### WORK INSTRUCTIONS
Before writing anything, find the line that contains "10px -> 18px", then retype the entries below exactly from their first line through that one, without pictures.

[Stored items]
• • • • • • •

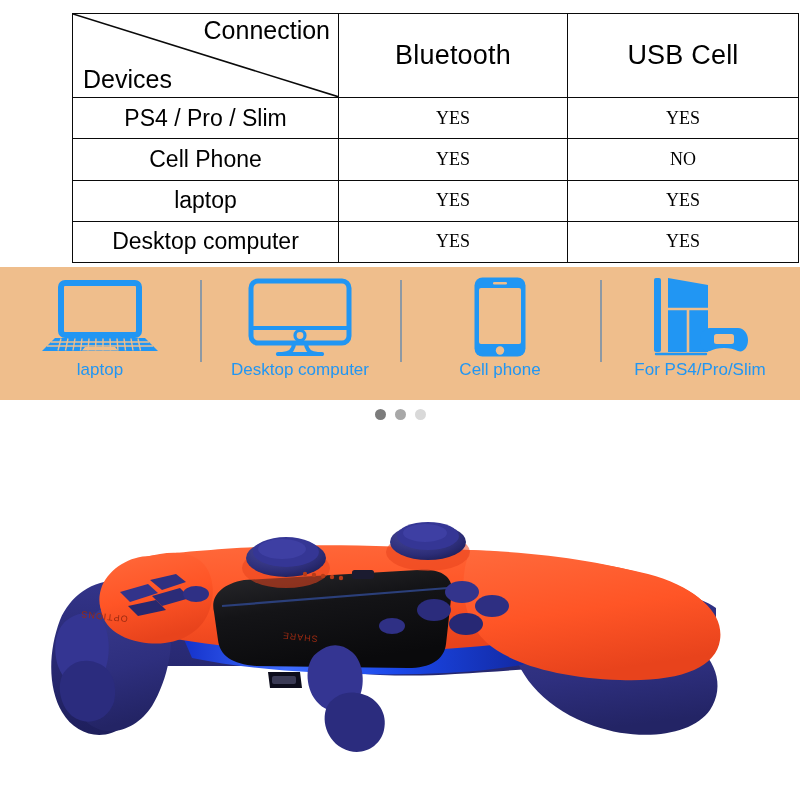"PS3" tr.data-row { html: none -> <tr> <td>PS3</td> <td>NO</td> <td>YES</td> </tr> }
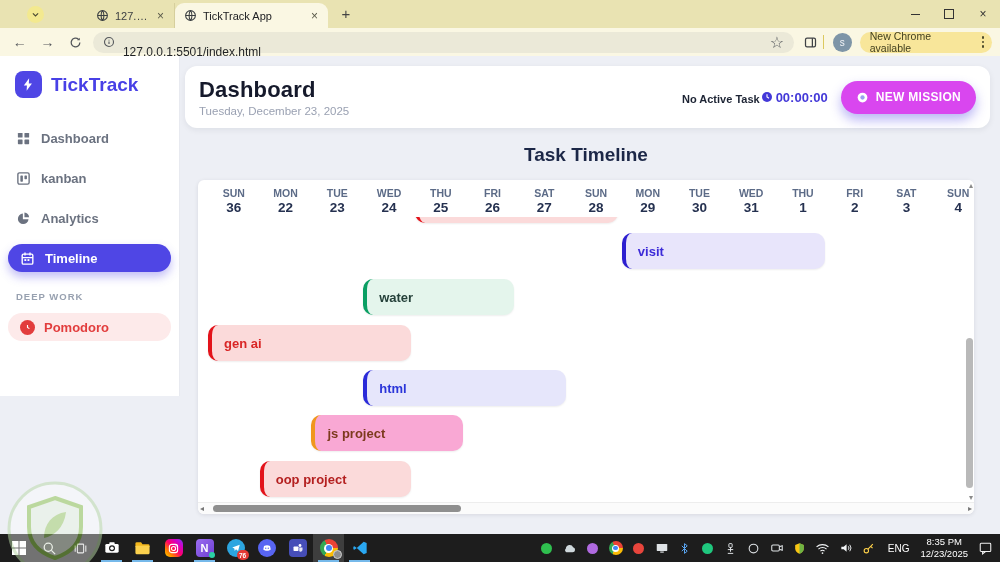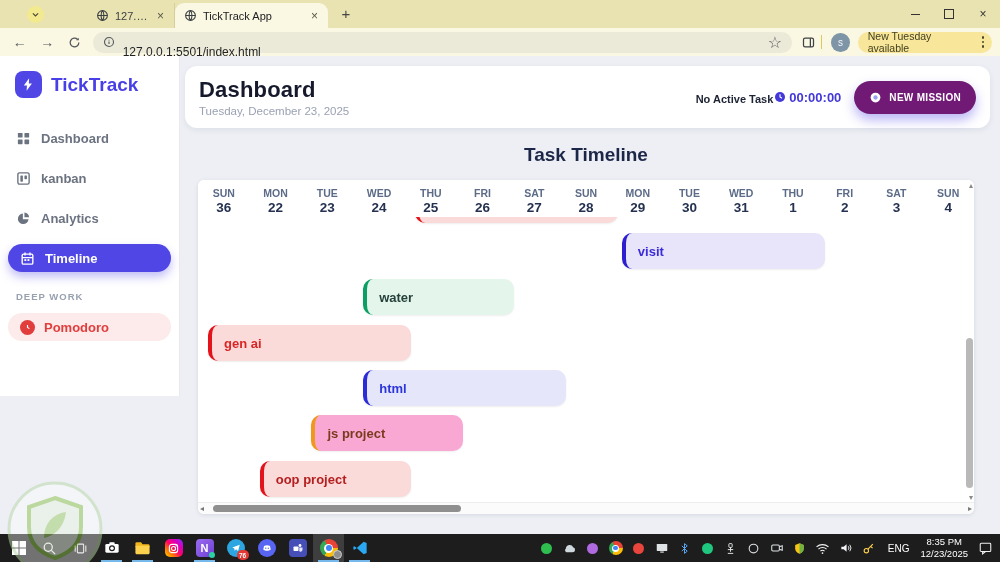"New Tuesday available" span { text: Tuesday -> Chrome }
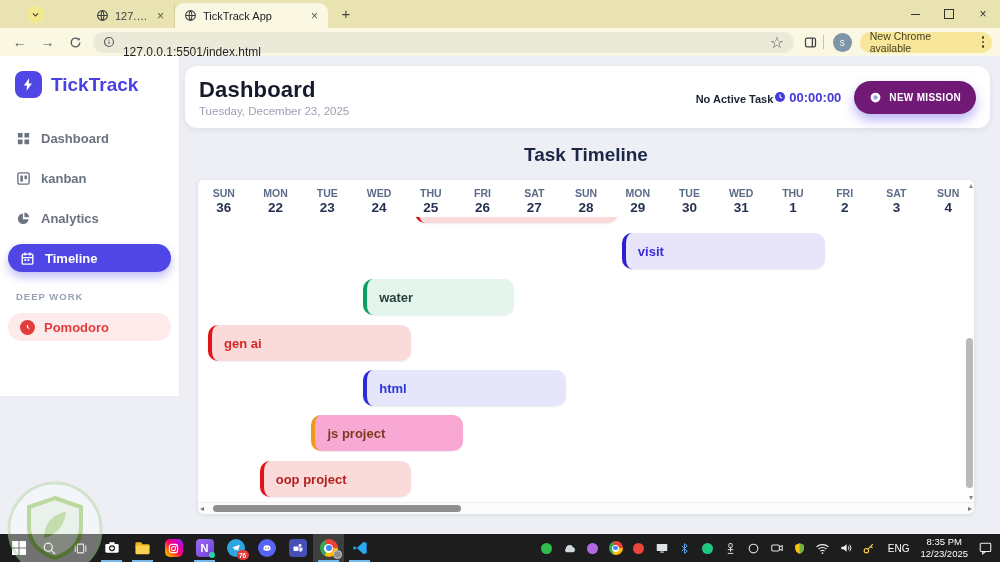"NEW MISSION" .btn-mission { background: #701a75 -> #d946ef; font-size: 10px -> 12px }
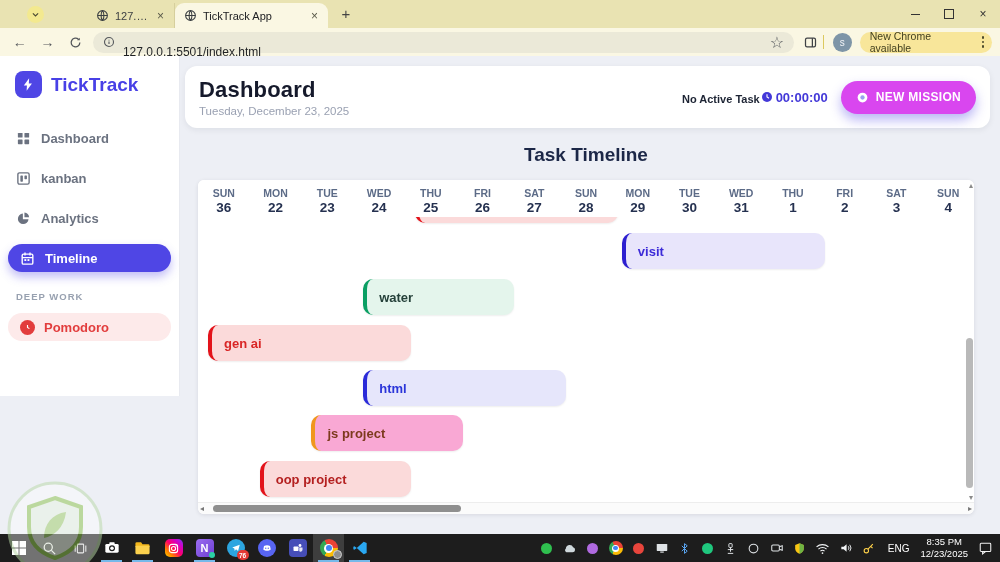"SUN" .dates { left: 0 -> 10px }
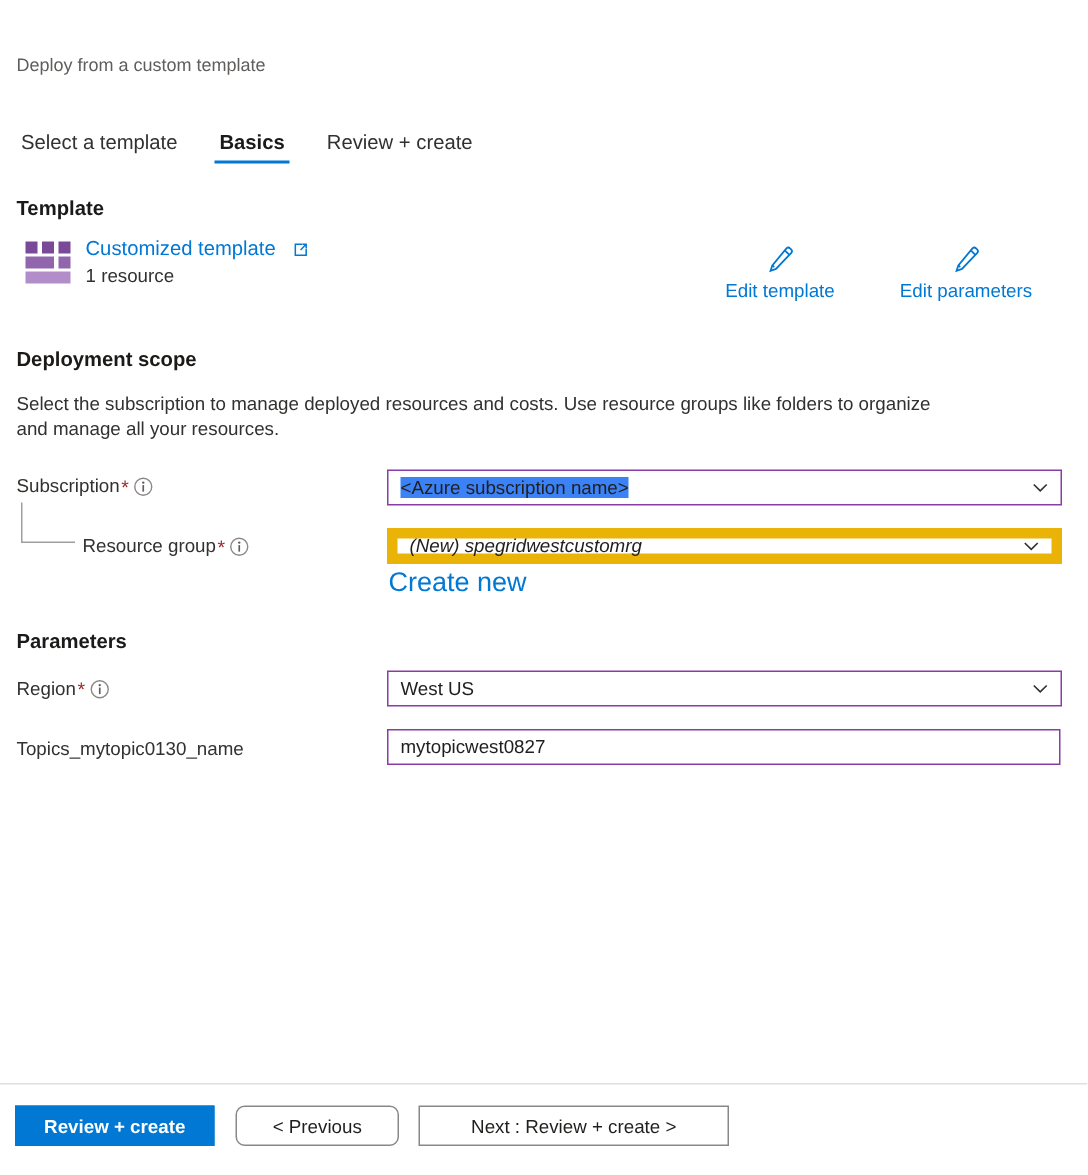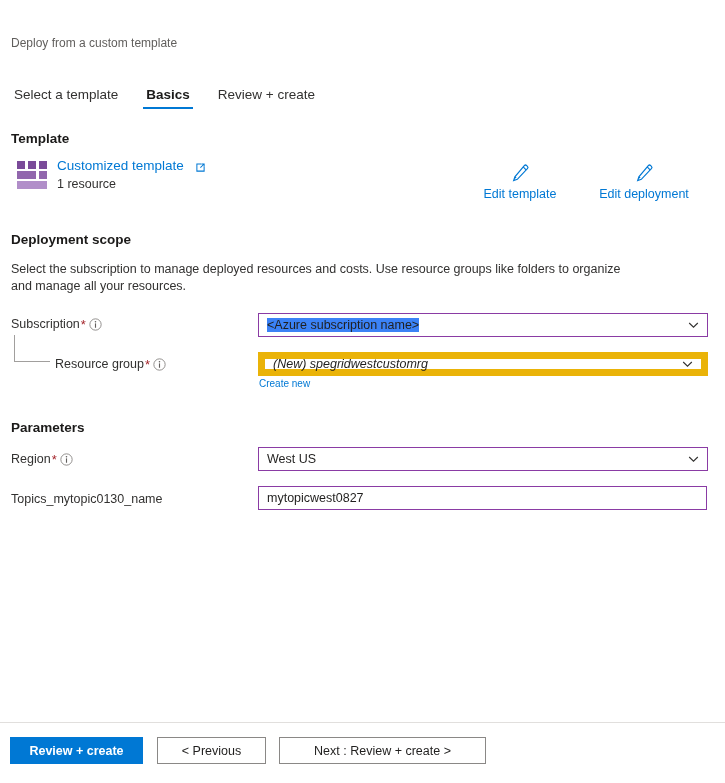"Edit deployment" span.lbl { text: deployment -> parameters }
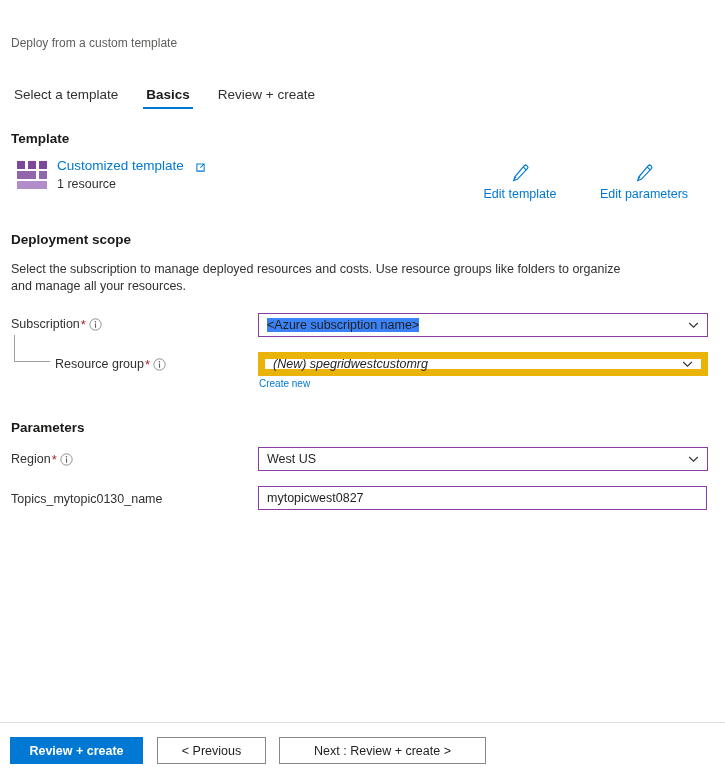"Create new" .create-new { font-size: 10px -> 18px }
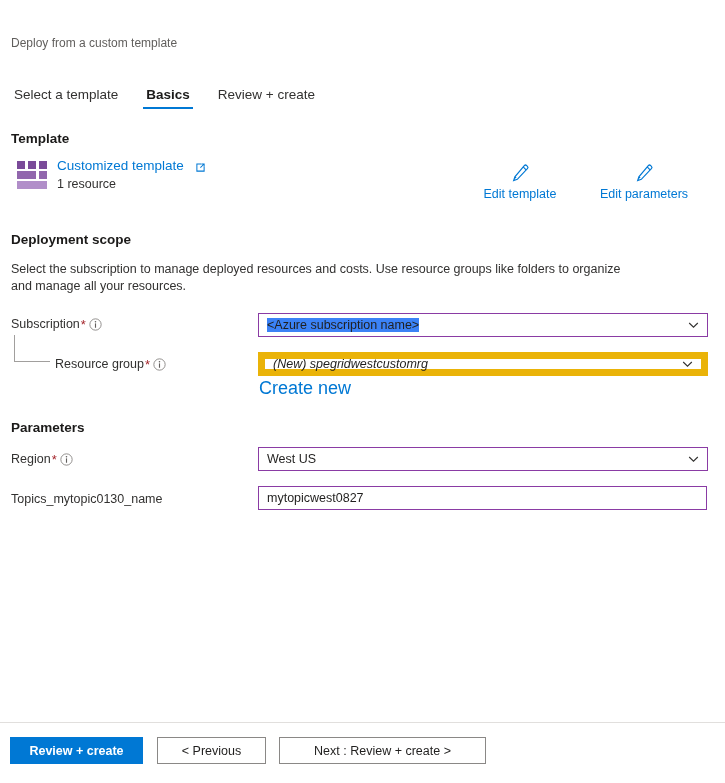"< Previous" #btn-previous { border-radius: none -> 6px }
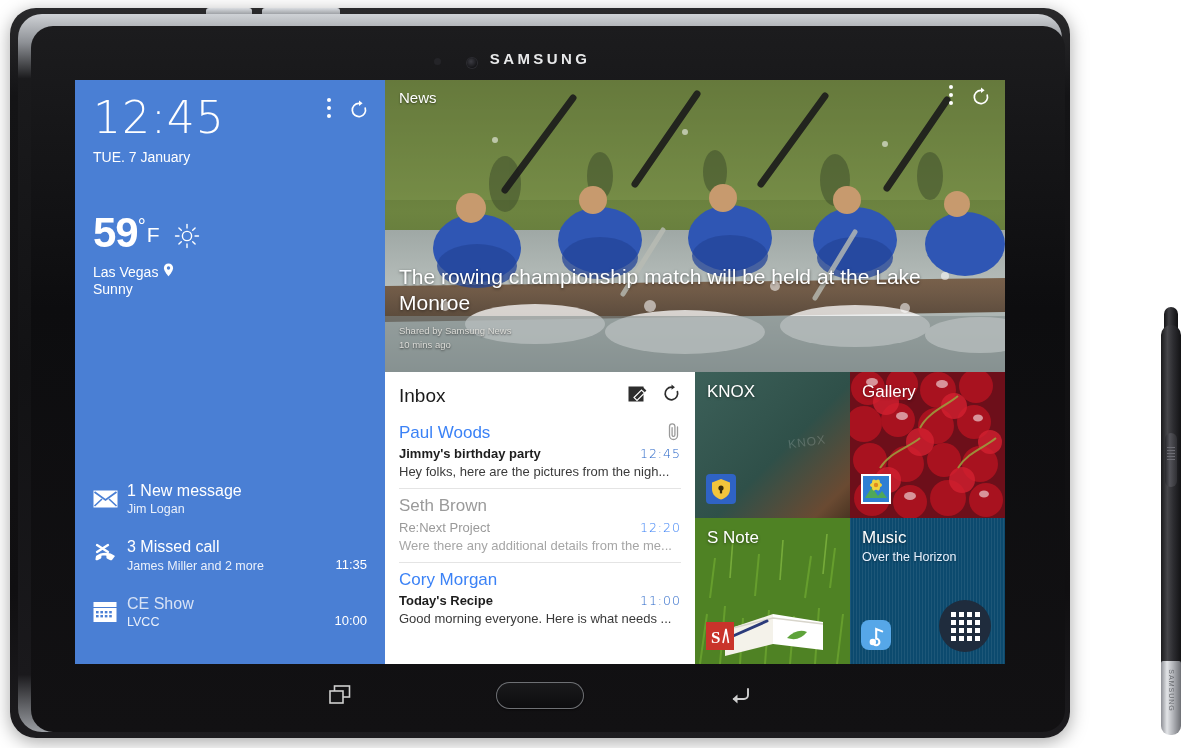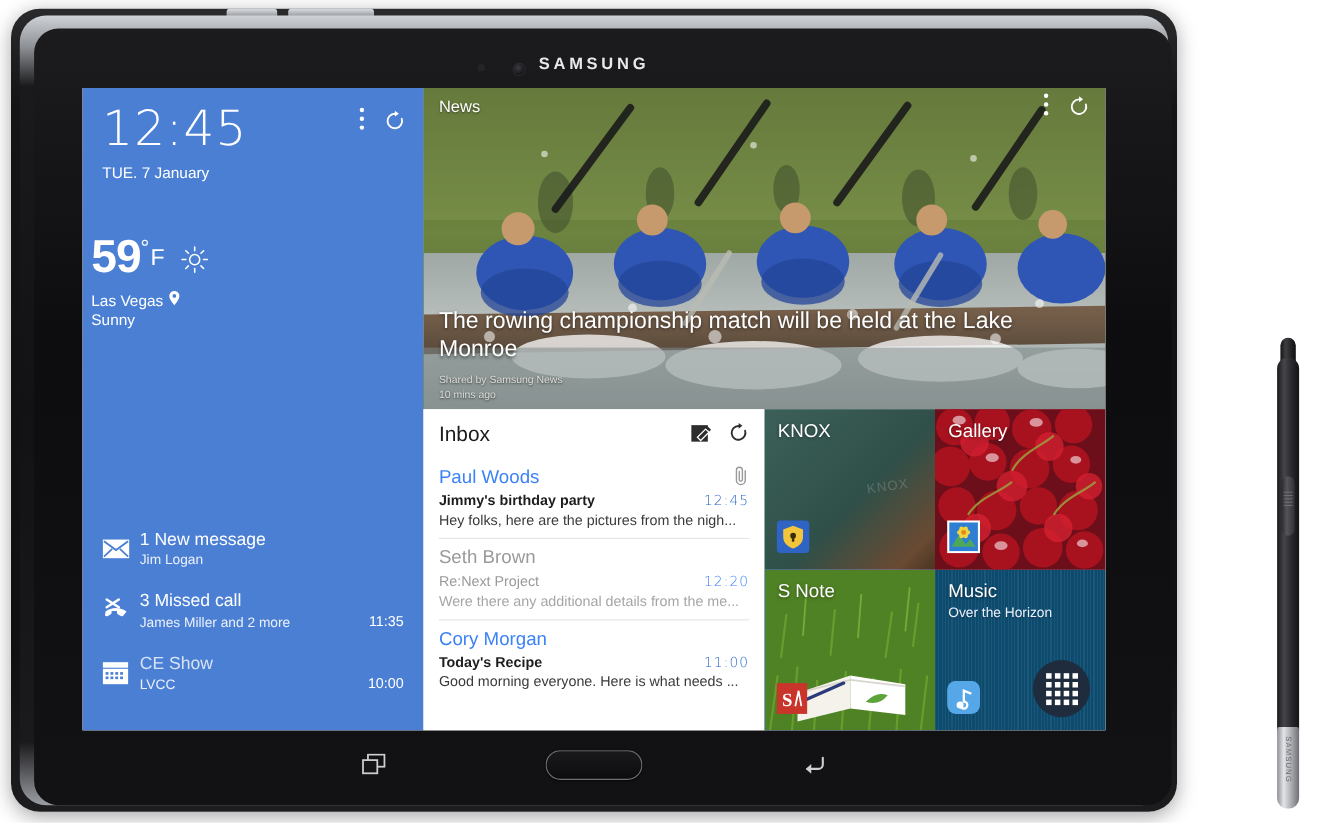"59" .weather { padding: 48px 18px 0 8px -> 48px 18px 0 18px }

• • • • • • •

### EXERCISE OUTPUT
"PS3" tr.data-row { html: none -> <tr> <td>PS3</td> <td>NO</td> <td>YES</td> </tr> }
"New Tuesday available" span { text: Tuesday -> Chrome }
"NEW MISSION" .btn-mission { background: #701a75 -> #d946ef; font-size: 10px -> 12px }
"SUN" .dates { left: 0 -> 10px }
"Edit deployment" span.lbl { text: deployment -> parameters }
"Create new" .create-new { font-size: 10px -> 18px }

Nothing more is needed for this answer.